Directions for this task:
Write out, word for word, the stretch of the CollectionView and CollectionViewSource text from "CollectionViewSource is *not*" through "topic of interest?).".

• What is the difference between CollectionView and CollectionViewSource?


    The short answer is that CollectionView is a view and CollectionViewSource is not.

    Every time you bind an ItemsControl directly to a collection, we create a view on top of that collection and bind to the view instead. You can think of a view as a list of pointers to the source collection. Views make it possible to perform four operations on bound collections: sorting, filtering, grouping and tracking the current item. Creating an intermediate object to handle these operations may seem like unnecessary overhead, but it’s important to guarantee that the original data remains intact. Imagine the problems that could occur without view objects if two different parts of the UI were bound to the same collection but with different sorting and filtering.

    So, what is the type of that view object? At the very minimum, it needs to implement ICollectionView. CollectionView is the base implementation we provide for this interface, and it’s also the view type we create when the source collection implements IEnumerable and nothing else. CollectionView is the base class for two other interesting view classes: BindingListCollectionView, which we create when the source collection implements IBindingList, and ListCollectionView, which is created when the source collection implements IList. I talked about views in a bit more detail in an earlier post.

    CollectionViewSource is *not* a view. We designed this class for three reasons:

    - We wanted to allow users to create a custom view and be able to tell us to use that view without the use of code (all in markup). I may show how this can be done in a future post (is this a topic of interest?).

    - We wanted to allow users to do simple sorting and grouping without using code. You can see a sample with this scenario in this earlier post. - We wanted to have a container for all methods and properties related to view operations. I’m not sure where they lived before we had this class — possibly in BindingOperations — but I do remember realizing that users had a hard time finding them.

    CollectionViewSource has a Source property that should be set to the source collection and a read-only View property that returns a handle to the view we create over that collection. If we set the Source property of a Binding to a CollectionViewSource, the binding engine is smart enough to understand that most of the time we really want to bind to the view, so it binds to its View property instead. (If this is not what you want, you can set the BindsDirectlyToSource property of Binding to true.) I believe this is the reason why people tend to think that CollectionViewSource is a view. Also, the name is probably a bit misleading.

    In summary, you can think of CollectionViewSource as an intermediate class that has a pointer to the source collection and another one to the corresponding view, and that offers the advantages I mentioned above. A CollectionView is simply the base class for all view types we ship in WPF.

Stored data:
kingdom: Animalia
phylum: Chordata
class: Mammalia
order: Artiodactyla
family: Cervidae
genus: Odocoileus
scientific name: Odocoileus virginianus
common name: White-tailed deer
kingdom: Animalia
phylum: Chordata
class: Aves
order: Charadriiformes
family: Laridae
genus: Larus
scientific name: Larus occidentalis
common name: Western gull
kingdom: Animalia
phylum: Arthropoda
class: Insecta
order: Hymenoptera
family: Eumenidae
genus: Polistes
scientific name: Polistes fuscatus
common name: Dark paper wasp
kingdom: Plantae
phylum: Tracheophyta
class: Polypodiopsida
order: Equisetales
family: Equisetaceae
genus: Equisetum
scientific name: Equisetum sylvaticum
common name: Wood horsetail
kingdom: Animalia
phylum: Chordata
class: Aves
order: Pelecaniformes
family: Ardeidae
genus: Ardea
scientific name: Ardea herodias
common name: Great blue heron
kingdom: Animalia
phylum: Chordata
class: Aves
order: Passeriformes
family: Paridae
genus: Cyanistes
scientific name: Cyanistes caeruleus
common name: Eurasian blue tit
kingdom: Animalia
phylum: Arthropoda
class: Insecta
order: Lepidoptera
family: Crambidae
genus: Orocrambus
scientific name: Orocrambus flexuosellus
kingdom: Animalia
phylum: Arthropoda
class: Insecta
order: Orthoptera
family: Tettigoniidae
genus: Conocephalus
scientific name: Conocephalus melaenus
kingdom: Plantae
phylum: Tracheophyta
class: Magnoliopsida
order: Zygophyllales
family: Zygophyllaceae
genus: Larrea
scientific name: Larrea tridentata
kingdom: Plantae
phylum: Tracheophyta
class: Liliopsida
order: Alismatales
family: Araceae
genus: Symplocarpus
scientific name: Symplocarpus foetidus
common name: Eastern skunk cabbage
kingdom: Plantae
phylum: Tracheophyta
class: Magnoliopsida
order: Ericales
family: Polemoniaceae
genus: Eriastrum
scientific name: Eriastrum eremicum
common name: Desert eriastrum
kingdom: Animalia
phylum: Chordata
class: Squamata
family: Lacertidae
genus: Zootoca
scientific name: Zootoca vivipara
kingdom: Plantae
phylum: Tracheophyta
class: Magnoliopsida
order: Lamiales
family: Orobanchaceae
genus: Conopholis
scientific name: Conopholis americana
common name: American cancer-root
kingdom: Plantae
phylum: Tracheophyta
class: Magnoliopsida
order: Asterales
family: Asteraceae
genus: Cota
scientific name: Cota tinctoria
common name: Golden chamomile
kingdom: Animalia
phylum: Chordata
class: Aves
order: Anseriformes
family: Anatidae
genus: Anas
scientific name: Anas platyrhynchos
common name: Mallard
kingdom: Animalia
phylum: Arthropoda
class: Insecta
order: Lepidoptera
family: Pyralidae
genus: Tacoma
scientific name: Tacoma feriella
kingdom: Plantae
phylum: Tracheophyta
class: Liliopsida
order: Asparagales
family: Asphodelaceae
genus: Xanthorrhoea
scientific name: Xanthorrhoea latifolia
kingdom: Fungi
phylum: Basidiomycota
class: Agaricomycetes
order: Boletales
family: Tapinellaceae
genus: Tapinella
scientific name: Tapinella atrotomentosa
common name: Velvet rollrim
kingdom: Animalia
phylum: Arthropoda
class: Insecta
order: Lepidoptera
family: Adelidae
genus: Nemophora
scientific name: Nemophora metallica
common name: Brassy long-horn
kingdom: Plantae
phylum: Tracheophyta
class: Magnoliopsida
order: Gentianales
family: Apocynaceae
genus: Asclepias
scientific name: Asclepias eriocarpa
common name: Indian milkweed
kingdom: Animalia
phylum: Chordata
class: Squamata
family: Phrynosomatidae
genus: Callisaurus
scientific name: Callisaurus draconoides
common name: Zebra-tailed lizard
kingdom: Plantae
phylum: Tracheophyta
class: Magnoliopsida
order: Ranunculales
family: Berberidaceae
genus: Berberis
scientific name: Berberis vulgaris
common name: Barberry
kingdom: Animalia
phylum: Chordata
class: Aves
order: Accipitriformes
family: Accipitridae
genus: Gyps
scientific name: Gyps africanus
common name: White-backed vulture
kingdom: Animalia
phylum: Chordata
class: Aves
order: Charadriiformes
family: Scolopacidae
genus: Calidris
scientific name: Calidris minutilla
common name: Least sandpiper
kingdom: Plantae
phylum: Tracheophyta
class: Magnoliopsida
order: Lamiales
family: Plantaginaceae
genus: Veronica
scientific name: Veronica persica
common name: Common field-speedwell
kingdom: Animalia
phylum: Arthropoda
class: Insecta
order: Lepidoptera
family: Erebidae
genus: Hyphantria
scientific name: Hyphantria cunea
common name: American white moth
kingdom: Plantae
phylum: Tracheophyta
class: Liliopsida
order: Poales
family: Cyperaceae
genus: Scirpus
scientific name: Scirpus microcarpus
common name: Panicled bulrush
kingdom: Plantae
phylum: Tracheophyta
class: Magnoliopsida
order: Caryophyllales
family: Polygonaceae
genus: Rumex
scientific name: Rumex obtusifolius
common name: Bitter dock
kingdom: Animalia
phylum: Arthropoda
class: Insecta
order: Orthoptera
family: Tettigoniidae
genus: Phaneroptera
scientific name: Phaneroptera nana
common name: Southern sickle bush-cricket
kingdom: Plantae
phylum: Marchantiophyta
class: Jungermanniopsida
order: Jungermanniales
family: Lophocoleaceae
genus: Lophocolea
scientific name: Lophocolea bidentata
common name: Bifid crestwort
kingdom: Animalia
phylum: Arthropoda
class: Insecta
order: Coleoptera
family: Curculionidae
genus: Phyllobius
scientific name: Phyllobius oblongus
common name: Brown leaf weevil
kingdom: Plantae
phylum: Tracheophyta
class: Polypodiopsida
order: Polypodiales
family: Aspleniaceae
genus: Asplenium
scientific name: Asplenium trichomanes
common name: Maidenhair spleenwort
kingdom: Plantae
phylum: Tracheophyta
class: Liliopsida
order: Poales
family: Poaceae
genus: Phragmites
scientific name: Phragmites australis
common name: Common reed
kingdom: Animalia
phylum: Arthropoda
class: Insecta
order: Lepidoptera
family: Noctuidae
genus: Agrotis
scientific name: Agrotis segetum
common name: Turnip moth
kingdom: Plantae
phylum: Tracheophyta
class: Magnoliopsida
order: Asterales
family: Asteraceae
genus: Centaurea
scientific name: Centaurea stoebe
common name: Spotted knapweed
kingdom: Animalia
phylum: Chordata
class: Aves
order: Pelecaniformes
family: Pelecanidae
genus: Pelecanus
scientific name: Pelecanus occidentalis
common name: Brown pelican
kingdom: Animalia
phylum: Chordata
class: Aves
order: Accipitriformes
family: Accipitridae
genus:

Exercise result:
CollectionViewSource is *not* a view. We designed this class for three reasons:

    - We wanted to allow users to create a custom view and be able to tell us to use that view without the use of code (all in markup). I may show how this can be done in a future post (is this a topic of interest?).